Back in 2009 I posted this answer to a question about optimisations for nested try
/catch
/finally
blocks.
Thinking about this again some years later, it seems the question could be extended to that other control flow, not only try
/catch
/finally
, but also if
/else
.
At each of these junctions, execution will follow one path. Code must be generated for both, obviously, but the order in which they're placed in memory, and the number of jumps required to navigate through them will differ.
The order generated code is laid out in memory has implications for the miss rate on the CPU's instruction cache. Having the instruction pipeline stalled, waiting for memory reads, can really kill loop performance.
I don't think loops (for
/foreach
/while
) are a such a good fit unless you expect the loop have zero iterations more often than it has some, as the natural generation order seems pretty optimal.
Some questions:
- In what ways do the available .NET JITs optimise for generated instruction order?
- How much difference can this make in practice to common code? What about perfectly suited cases?
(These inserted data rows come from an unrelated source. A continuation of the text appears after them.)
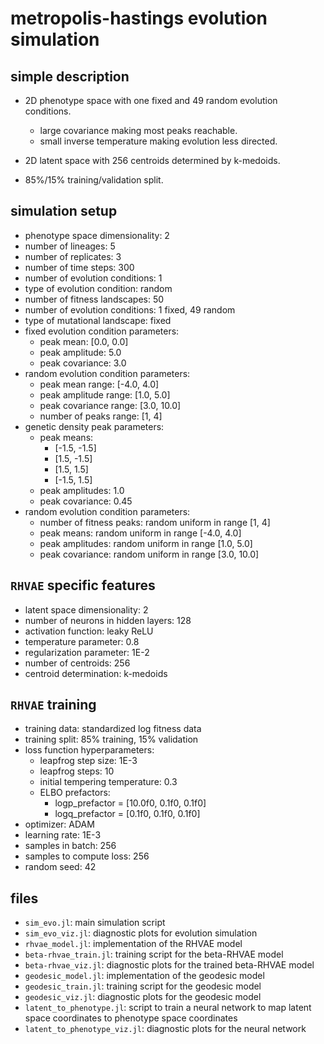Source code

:# metropolis-hastings evolution simulation

## simple description

- 2D phenotype space with one fixed and 49 random evolution conditions.
    - large covariance making most peaks reachable.
    - small inverse temperature making evolution less directed.

- 2D latent space with 256 centroids determined by k-medoids.

- 85%/15% training/validation split.

## simulation setup

- phenotype space dimensionality: 2
- number of lineages: 5
- number of replicates: 3
- number of time steps: 300
- number of evolution conditions: 1
- type of evolution condition: random
- number of fitness landscapes: 50
- number of evolution conditions: 1 fixed, 49 random
- type of mutational landscape: fixed
- fixed evolution condition parameters:
    - peak mean: [0.0, 0.0]
    - peak amplitude: 5.0
    - peak covariance: 3.0
- random evolution condition parameters:
    - peak mean range: [-4.0, 4.0]
    - peak amplitude range: [1.0, 5.0]
    - peak covariance range: [3.0, 10.0]
    - number of peaks range: [1, 4]
- genetic density peak parameters:
    - peak means:
        - [-1.5, -1.5]
        - [1.5, -1.5]
        - [1.5, 1.5]
        - [-1.5, 1.5]
    - peak amplitudes: 1.0
    - peak covariance: 0.45
- random evolution condition parameters:
    - number of fitness peaks: random uniform in range [1, 4]
    - peak means: random uniform in range [-4.0, 4.0]
    - peak amplitudes: random uniform in range [1.0, 5.0]
    - peak covariance: random uniform in range [3.0, 10.0]

## `RHVAE` specific features

- latent space dimensionality: 2
- number of neurons in hidden layers: 128
- activation function: leaky ReLU
- temperature parameter: 0.8
- regularization parameter: 1E-2
- number of centroids: 256
- centroid determination: k-medoids

## `RHVAE` training

- training data: standardized log fitness data
- training split: 85% training, 15% validation
- loss function hyperparameters:
    - leapfrog step size: 1E-3
    - leapfrog steps: 10
    - initial tempering temperature: 0.3
    - ELBO prefactors:
        - logp_prefactor = [10.0f0, 0.1f0, 0.1f0]
        - logq_prefactor = [0.1f0, 0.1f0, 0.1f0]
- optimizer: ADAM
- learning rate: 1E-3
- samples in batch: 256
- samples to compute loss: 256
- random seed: 42

## files

- `sim_evo.jl`: main simulation script
- `sim_evo_viz.jl`: diagnostic plots for evolution simulation
- `rhvae_model.jl`: implementation of the RHVAE model
- `beta-rhvae_train.jl`: training script for the beta-RHVAE model
- `beta-rhvae_viz.jl`: diagnostic plots for the trained beta-RHVAE model
- `geodesic_model.jl`: implementation of the geodesic model
- `geodesic_train.jl`: training script for the geodesic model
- `geodesic_viz.jl`: diagnostic plots for the geodesic model
- `latent_to_phenotype.jl`: script to train a neural network to map latent space
    coordinates to phenotype space coordinates
- `latent_to_phenotype_viz.jl`: diagnostic plots for the neural network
- Is there anything the developer can do to influence this layout? What about mangling with the forbidden
goto
? - Does the specific JIT being used make much difference to layout?
- Does the method inlining heuristic come into play here too?
- Basically anything interesting related to this aspect of the JIT!
Some initial thoughts:
Moving catch
blocks out of line is an easy job, as they're supposed to be the exceptional case by definition. Not sure this happens.
For some loops I suspect you can increase performance non-trivially. However in general I don't think it'll make that much difference.
I don't know how the JIT decides the order of generated code. In C on Linux you have likely(cond)
and unlikely(cond)
which you can use to tell to the compiler which branch is the common path to optimise for. I'm not sure that all compilers respect these macros.
Instruction ordering is distinct from the problem of branch prediction, in which the CPU guesses (on its own, afaik) which branch will be taken in order to start the pipeline (oversimplied steps: decode, fetch operands, execute, write back) on instructions, before the execute step has determined the value of the condition variable.
I can't think of any way to influence this order in the C# language. Perhaps you can manipulate it a bit by goto
ing to labels explicitly, but is this portable, and are there any other problems with it?
Perhaps this is what profile guided optimisation is for. Do we have that in the .NET ecosystem, now or in plan? Maybe I'll go and have a read about LLILC.